Tabletop role-playing game supplement

Portals of Irontooth is a supplement for fantasy role-playing games published by Judges Guild in 1981.

==Contents==
Portals of Irontooth is a campaign setting supplement, set on a fantasy world that characters can travel to using a magical portal. It provides a brief summary of the world of Irontooth and the creatures of its wilderness, with additional detail for the towns of Port Iron Bottom and Gnome Home. The book contains two pages of color maps.

Portals of Irontooth is a supplement which explores an iron-rich area of the world Hnoon. The colony of Irontooth and its surrounding regions have been built atop refined iron rather than bedrock. Swamps and mountains have rust flakes, while the native creatures known as the Irontooths have metal skins and are immune to magic directly applied to them.

==Publication history==
Portals of Irontooth was written by Rudy Kraft, with art by Kevin Siembieda, and was published by Judges Guild in 1981 as a 48-page book.

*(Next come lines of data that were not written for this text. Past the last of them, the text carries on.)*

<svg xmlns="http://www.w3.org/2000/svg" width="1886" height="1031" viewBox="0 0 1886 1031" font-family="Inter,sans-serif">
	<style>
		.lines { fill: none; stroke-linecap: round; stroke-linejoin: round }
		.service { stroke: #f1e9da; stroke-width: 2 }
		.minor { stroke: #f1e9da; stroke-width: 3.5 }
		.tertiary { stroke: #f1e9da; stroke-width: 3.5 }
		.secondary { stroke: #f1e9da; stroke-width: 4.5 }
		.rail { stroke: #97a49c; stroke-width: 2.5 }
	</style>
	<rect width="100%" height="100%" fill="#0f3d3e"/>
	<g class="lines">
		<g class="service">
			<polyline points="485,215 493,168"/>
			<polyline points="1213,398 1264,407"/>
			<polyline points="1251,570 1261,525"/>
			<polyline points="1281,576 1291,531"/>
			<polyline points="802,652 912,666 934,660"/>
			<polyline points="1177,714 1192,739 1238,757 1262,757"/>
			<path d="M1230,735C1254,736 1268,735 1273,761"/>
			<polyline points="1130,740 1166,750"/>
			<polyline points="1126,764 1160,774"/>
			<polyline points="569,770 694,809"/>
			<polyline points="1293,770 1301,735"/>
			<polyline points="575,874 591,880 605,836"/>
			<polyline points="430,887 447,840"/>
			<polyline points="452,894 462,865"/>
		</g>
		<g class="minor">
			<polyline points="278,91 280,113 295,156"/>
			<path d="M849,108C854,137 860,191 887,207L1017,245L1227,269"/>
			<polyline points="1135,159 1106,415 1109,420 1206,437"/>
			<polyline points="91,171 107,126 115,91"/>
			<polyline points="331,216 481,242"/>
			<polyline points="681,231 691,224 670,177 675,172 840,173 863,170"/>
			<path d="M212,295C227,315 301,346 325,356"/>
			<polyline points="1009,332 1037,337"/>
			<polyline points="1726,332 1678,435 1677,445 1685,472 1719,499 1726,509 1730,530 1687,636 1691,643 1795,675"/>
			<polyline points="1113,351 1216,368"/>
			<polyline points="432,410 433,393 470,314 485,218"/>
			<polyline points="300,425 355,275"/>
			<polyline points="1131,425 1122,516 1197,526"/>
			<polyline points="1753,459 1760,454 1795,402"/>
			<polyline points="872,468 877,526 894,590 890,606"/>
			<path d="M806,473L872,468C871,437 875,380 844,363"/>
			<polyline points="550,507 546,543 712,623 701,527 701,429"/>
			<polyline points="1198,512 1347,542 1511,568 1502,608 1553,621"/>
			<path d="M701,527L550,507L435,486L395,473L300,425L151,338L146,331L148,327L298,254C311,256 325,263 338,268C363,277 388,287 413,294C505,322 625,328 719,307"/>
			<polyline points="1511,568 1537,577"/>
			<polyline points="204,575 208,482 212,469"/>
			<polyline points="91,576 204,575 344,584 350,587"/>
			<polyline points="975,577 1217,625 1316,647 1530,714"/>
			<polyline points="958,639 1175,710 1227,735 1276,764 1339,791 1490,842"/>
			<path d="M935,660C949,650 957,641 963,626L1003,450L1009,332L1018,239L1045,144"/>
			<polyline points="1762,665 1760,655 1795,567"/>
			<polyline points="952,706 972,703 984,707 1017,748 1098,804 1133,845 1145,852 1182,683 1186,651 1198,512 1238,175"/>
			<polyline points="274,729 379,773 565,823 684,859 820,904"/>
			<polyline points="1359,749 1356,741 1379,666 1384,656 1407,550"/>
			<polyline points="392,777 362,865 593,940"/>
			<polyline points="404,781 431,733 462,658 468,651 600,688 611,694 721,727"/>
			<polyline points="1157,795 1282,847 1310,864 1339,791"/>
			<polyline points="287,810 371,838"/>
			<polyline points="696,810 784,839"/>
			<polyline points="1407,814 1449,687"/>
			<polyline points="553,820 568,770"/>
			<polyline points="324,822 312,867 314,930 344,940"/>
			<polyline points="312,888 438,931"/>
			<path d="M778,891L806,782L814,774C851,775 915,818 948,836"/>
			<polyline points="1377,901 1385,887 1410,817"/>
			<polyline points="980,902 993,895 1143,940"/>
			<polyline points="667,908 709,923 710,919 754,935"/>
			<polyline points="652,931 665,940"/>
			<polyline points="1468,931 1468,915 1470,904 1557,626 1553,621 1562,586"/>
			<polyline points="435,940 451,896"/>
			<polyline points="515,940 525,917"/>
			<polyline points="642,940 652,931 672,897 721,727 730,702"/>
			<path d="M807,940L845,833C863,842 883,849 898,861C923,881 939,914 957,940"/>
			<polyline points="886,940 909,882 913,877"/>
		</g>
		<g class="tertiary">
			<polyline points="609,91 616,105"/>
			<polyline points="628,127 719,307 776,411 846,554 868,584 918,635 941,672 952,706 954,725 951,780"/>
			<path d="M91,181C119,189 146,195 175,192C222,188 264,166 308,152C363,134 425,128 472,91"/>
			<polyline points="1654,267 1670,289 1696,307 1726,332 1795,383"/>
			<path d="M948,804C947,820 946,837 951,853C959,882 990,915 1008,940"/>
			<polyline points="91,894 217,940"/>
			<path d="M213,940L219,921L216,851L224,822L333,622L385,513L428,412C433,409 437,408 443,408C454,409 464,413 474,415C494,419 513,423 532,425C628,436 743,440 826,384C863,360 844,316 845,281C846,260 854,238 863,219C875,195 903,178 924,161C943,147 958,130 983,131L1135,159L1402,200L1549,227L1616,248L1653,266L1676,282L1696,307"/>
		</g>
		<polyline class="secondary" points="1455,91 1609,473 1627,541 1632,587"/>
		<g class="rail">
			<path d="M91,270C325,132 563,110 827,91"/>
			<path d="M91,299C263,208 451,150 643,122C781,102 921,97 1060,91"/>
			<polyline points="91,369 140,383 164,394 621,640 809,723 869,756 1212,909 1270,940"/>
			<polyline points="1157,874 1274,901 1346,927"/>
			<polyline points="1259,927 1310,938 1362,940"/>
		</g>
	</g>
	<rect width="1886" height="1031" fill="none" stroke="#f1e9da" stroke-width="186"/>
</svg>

Portals of Irontooth is the second supplement released for the Portals series, depicting adventure sites which have been connected to each other through a series of interplanetary or interdimensional portals for teleportation; Portals of Torsh, was the first scenario in the series.

==Reception==
Aaron Allston reviewed the adventure in The Space Gamer No. 52. He commented that Portals of Irontooth was better than its predecessor, Portals of Torsh, and felt that the creatures being immune to direct applications of magic "makes this adventure interesting for magicians and clerics – they have to use their brains in creature encounters. This adventure is not a specific quest or set of encounters – it is a region with inhabitants spelled out, history detailed, and scenarios suggested. Adventurers can explore, hunt, interact with the human settlers or regional inhabitants, or whatever, without being dragged towards an inevitable specific encounter or end. On the production end, the text is professionally typeset, the booklet features several color pages, and the artwork is pretty good." He continues: "That last generalization does not extend to the cover, which is unappealing and unanatomical. Portals was cleanly typeset, but lacks editing. Admittedly, this problem doesn't get in the way of the adventure; I simply have a bias against the consistent mangling of the English language." Allston concluded the review by saying, "This scenario is competently written, packaged, and presented, and offers opportunities for entertaining play. The slice-at-a-time feel to this series doesn't promote in-depth adventures in any single setting, but neither does it prevent it. I recommend Portals of Irontooth to scenario buyers."